HOMS, Syria - Isolated and battered after months of bombardment and blockades, Syrian rebels agreed Friday to a cease-fire that would allow hundreds of fighters to evacuate their last bastions in Homs, handing over to President Bashar Assad's forces a strategic but largely destroyed city once hailed as the capital of the revolution.
The deal reached on Homs, Syria's third-largest city, follows a series of military gains by the regime around the capital, Damascus, and in the country's vital center.
"It will certainly mark a new chapter for the regime, a chapter where it's regaining control of the country," said Ayham Kamel, an analyst with the Eurasia group in London.
A government seizure of Homs would be "the icing on the cake for Assad," said Charles Lister, a visiting fellow at Brookings Doha Center.
Although the agreement, if it holds, represents a demoralizing admission of defeat by opposition forces, it can also be seen as a face-saving deal for both sides. Weakened rebels, for whom Homs' collapse was only a matter of time, get a safe exit, while the government can save manpower and weapons and claim it was able to retake the last rebel bastions without blood.
The Syrian government can now declare a victory of sorts by claiming control over two of the country's largest cities - Homs and Damascus - as well as the Mediterranean coast, Assad's ancestral heartland. But Assad has lost control over large swaths of territory, particularly in the north, and continues to rule over a divided country with a raging insurgency. Syrian officials have scheduled elections for June 3 but say balloting will not take place in rebel-held areas.
The 48-hour cease-fire deal, reported by opposition activists and pro-government TV stations, came after heavy airstrikes and artillery bombardment of rebel-held areas intensified in recent weeks.

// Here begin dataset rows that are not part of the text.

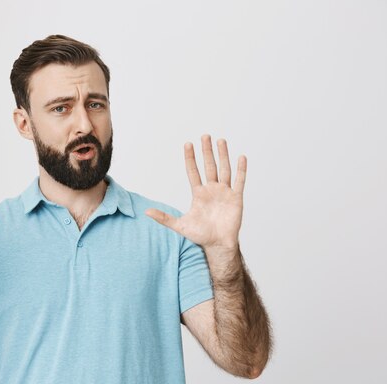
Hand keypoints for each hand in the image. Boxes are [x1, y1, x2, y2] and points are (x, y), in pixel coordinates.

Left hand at [145, 134, 245, 250]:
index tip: (188, 144)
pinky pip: (239, 181)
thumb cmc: (200, 235)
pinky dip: (241, 170)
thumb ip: (164, 218)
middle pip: (209, 166)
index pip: (193, 171)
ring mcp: (224, 192)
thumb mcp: (180, 225)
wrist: (218, 245)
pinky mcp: (236, 198)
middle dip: (207, 151)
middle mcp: (212, 190)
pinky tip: (241, 157)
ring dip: (223, 155)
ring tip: (221, 141)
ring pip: (224, 169)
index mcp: (198, 193)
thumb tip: (146, 212)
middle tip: (205, 136)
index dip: (190, 158)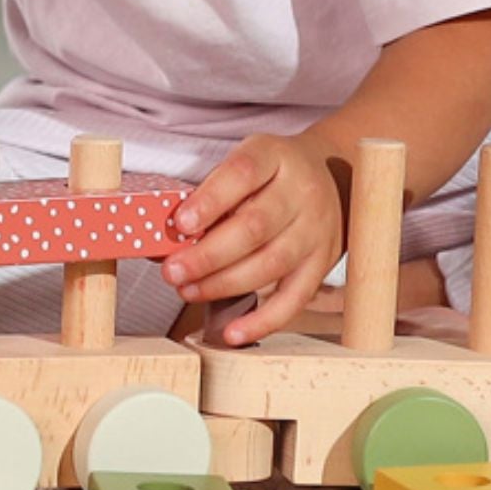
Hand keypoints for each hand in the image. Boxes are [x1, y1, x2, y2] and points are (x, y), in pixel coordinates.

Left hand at [161, 133, 343, 345]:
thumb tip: (158, 241)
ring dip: (224, 284)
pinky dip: (263, 321)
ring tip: (189, 291)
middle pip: (255, 226)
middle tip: (173, 271)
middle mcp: (301, 191)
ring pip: (271, 263)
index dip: (211, 200)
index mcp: (275, 156)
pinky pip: (294, 298)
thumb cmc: (270, 175)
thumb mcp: (242, 166)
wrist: (332, 173)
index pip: (243, 173)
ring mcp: (316, 229)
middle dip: (208, 254)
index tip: (181, 223)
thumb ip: (205, 198)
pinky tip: (233, 333)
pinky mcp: (323, 263)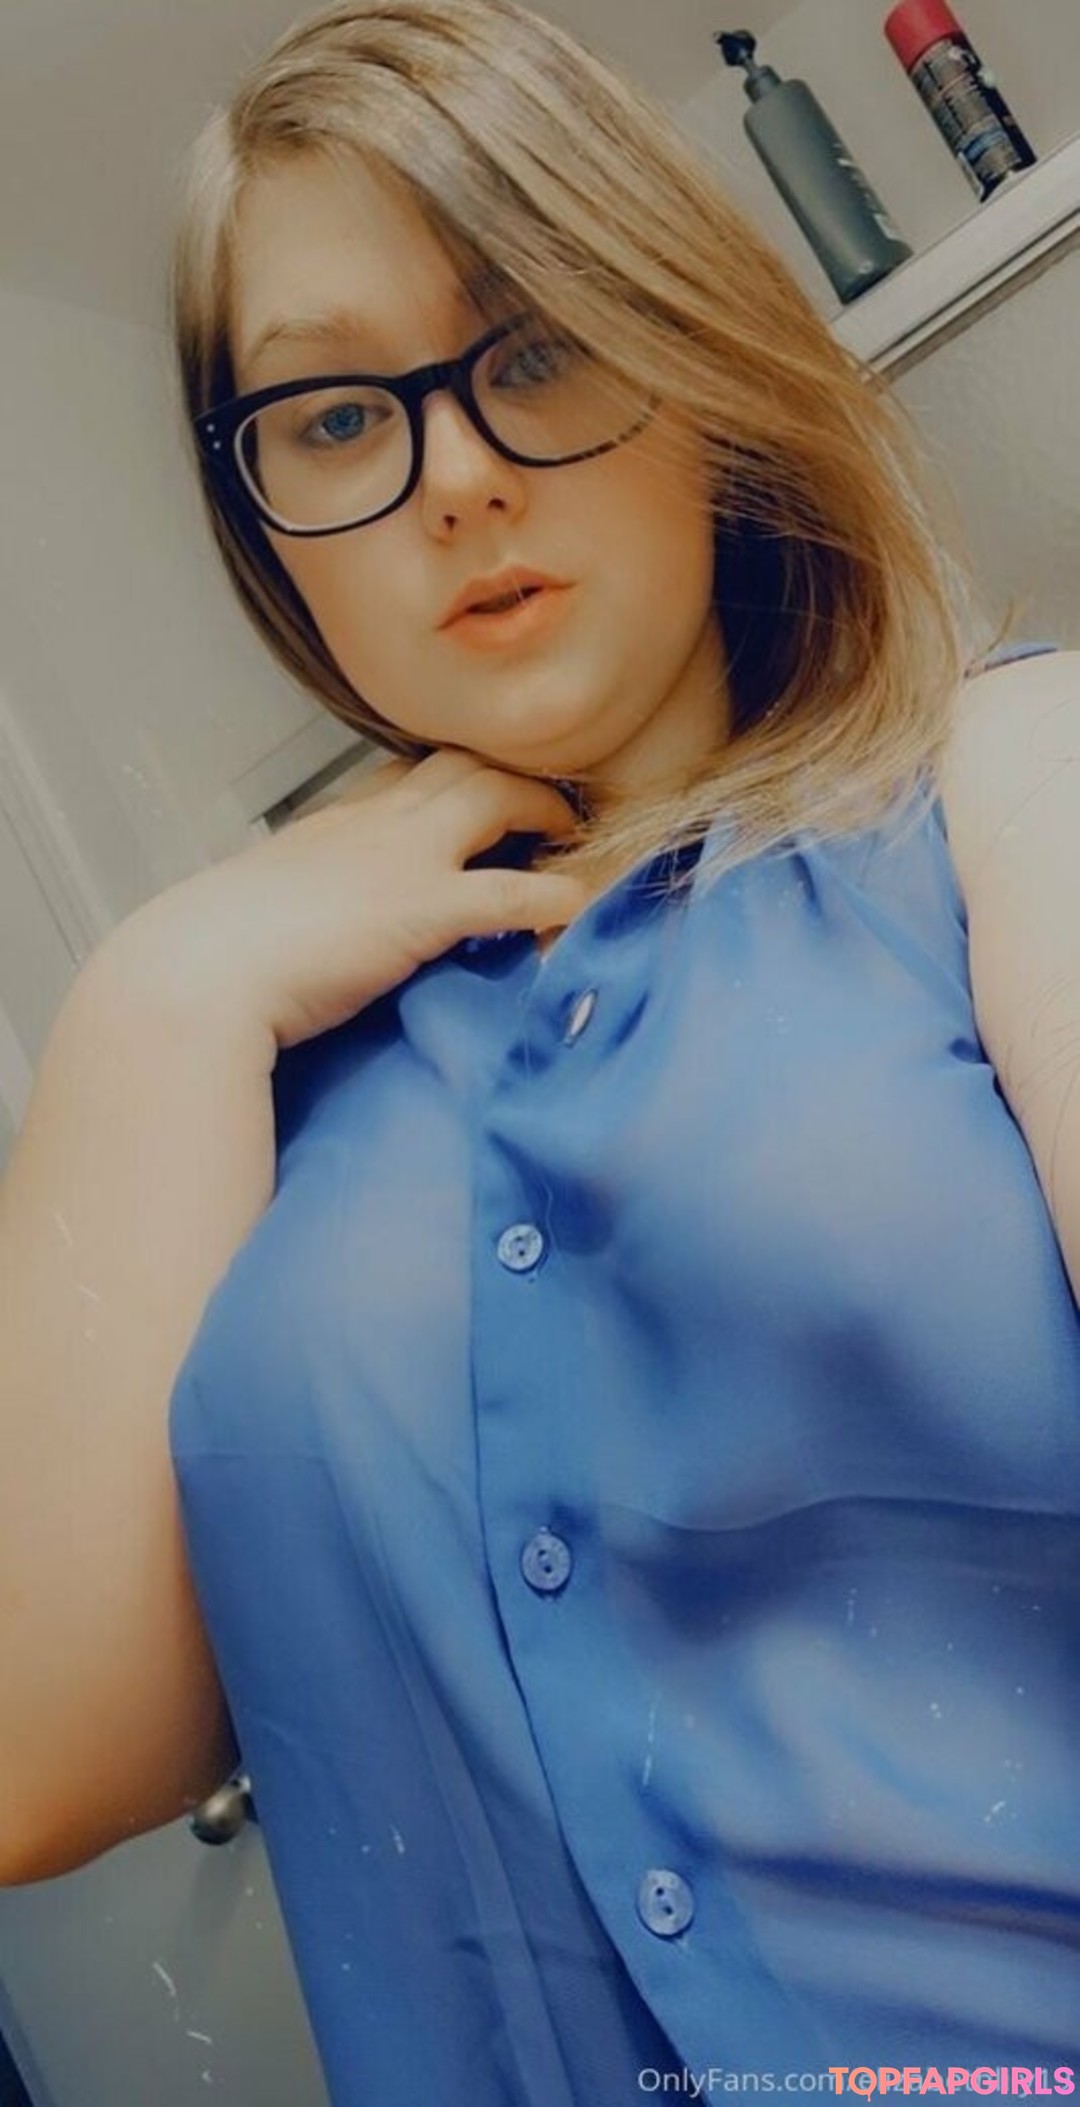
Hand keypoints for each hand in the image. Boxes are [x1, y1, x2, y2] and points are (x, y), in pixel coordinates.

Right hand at [101, 748, 588, 1048]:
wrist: (199, 971)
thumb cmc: (211, 954)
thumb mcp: (261, 907)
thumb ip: (299, 904)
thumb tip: (303, 933)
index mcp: (332, 821)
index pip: (404, 774)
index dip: (450, 782)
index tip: (476, 801)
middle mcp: (373, 822)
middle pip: (460, 764)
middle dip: (511, 777)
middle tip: (547, 810)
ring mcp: (402, 857)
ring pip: (494, 795)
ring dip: (542, 811)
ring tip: (572, 842)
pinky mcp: (424, 908)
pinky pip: (513, 891)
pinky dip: (554, 895)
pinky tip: (578, 908)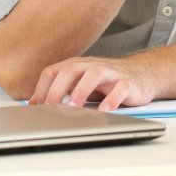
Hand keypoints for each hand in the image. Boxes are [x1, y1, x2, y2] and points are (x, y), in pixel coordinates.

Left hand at [28, 55, 158, 110]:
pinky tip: (104, 110)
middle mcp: (92, 66)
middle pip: (71, 69)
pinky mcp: (128, 82)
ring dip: (81, 90)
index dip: (42, 89)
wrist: (142, 75)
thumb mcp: (81, 83)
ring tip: (73, 107)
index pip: (53, 71)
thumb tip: (33, 104)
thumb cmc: (107, 82)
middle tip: (51, 108)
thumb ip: (60, 90)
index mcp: (78, 65)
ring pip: (95, 73)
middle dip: (57, 89)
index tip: (36, 108)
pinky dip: (111, 99)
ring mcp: (111, 73)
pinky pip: (120, 88)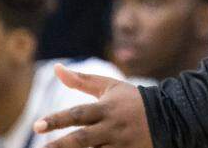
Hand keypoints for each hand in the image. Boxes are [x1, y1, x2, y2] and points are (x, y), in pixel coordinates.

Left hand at [34, 64, 152, 147]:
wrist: (169, 115)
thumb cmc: (131, 100)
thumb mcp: (109, 86)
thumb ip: (81, 80)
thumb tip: (56, 68)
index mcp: (106, 108)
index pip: (78, 114)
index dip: (57, 119)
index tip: (37, 126)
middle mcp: (113, 127)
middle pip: (83, 139)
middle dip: (62, 146)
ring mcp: (121, 144)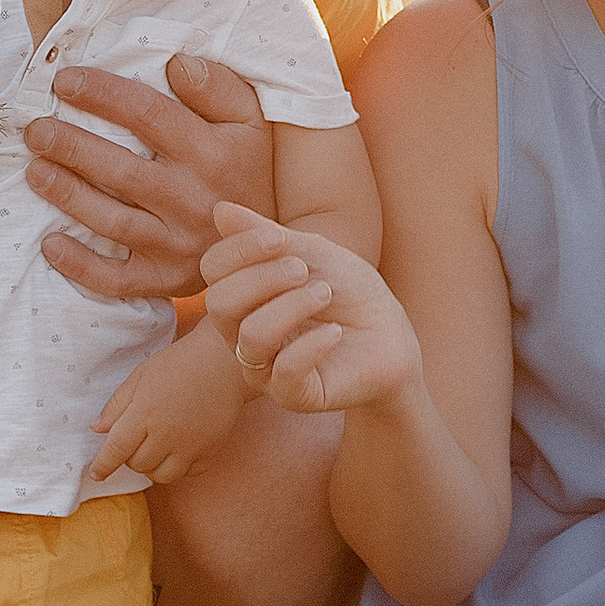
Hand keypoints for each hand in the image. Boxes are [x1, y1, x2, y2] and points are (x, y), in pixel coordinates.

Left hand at [24, 56, 276, 303]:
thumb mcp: (250, 119)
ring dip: (67, 196)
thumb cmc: (249, 169)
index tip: (64, 80)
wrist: (273, 246)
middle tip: (35, 130)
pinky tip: (49, 243)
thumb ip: (216, 87)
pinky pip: (116, 280)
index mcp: (211, 154)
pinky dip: (80, 265)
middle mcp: (193, 200)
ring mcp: (178, 245)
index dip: (102, 94)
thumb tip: (175, 63)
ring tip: (34, 171)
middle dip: (71, 147)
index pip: (148, 115)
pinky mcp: (165, 280)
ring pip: (112, 222)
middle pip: (121, 170)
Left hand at [90, 337, 245, 487]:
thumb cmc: (180, 364)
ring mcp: (190, 446)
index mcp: (144, 413)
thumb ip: (117, 404)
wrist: (224, 362)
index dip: (103, 465)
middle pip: (138, 465)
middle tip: (136, 440)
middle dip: (130, 458)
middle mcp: (166, 434)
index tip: (96, 473)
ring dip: (153, 467)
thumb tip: (97, 429)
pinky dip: (179, 467)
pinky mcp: (210, 451)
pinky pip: (188, 473)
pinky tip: (179, 450)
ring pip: (162, 476)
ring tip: (156, 448)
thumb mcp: (141, 375)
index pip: (116, 449)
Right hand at [198, 200, 419, 415]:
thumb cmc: (349, 291)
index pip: (213, 269)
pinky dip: (313, 344)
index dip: (240, 249)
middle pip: (220, 303)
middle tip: (305, 271)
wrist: (391, 336)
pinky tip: (336, 333)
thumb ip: (267, 236)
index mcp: (243, 295)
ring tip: (325, 295)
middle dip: (264, 278)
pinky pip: (284, 371)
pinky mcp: (292, 395)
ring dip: (293, 307)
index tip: (280, 238)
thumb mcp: (313, 254)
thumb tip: (220, 210)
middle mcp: (242, 333)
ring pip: (251, 336)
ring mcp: (264, 367)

In a sign the truce was taking hold, an Associated Press team in Homs on Friday reported that the city was unusually quiet, with no shots fired from either side.
The bloodstained city in the central western plains of Syria was among the first to rise up against the president. Early on, residents tried to recreate the fervor of Egypt's Tahrir Square with waves of anti-Assad protests, only to face siege upon siege by government forces. Homs became a battleground that left entire blocks and much of its historic quarters in ruins with collapsed walls and scorched buildings.